If this sounds extreme,then consider this. Everything in moderation…including moderation. When you are you are digging your way out of a hole, the sooner its done the better.
A lot of people think that debt is their problem. But debt is just a symptom of an underlying problem (either spending too much or earning too little). Monk Mode is a way of breaking the pattern, addressing the underlying problem and creating new habits.
Being debt-free gives you most of the benefits of financial independence
For me, the main value of the financial independence movement is what it offers everyone. I’m talking about the realisation that debt is a trap and keeping up with The Joneses is a mug’s game.
Everyone can use the tools, techniques and mindset of FI to improve their own situation and – most important of all – get out of debt.
Not all debt is bad of course. A cheap mortgage currently costs less than the 2019 inflation rate of 1.8%. This is a perfectly sensible way to finance the purchase of a flat / house / apartment and build capital as you pay down the debt. If you use leverage for a smart investment (e.g. buying low, fixing up an old flat or house and then selling high) you can make out like a bandit.

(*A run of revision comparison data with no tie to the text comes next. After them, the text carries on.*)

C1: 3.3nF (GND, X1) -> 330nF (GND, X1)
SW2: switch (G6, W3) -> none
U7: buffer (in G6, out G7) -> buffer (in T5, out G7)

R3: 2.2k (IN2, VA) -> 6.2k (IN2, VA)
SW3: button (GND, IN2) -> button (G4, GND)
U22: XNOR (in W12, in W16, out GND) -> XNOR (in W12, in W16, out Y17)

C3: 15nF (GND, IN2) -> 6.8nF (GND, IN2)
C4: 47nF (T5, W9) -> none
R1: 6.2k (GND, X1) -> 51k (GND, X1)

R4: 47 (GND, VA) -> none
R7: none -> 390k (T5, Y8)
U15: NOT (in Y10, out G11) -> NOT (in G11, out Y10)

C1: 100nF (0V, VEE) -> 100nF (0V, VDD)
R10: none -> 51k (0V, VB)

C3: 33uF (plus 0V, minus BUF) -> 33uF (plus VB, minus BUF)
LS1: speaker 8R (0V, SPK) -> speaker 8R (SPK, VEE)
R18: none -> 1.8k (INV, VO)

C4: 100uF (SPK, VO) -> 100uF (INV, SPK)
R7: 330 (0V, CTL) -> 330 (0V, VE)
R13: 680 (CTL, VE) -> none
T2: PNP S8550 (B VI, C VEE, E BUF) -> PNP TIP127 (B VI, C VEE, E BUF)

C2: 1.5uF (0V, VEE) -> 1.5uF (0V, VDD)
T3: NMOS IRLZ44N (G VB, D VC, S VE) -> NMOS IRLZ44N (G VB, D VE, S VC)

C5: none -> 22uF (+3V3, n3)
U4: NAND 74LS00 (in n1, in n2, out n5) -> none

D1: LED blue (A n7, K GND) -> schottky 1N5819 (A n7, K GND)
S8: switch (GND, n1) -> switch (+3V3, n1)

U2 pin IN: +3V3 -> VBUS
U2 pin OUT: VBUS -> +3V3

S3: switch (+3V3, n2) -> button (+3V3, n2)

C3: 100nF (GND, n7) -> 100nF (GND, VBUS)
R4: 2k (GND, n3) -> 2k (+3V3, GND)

If you have paid off all your non-mortgage debt, have >40% equity value in your property, are on a cheap mortgage rate, have an emergency fund of 6m cash and are working flexibly, then you already have most of the benefits of full financial independence.
If you have cleared your mortgage as well, then I conservatively estimate that you already have ~80% of the benefits of full financial independence.
Debt is the barbed wire fence around The Prison Camp. And being debt free is like clearing the fence. It’s a beautiful feeling.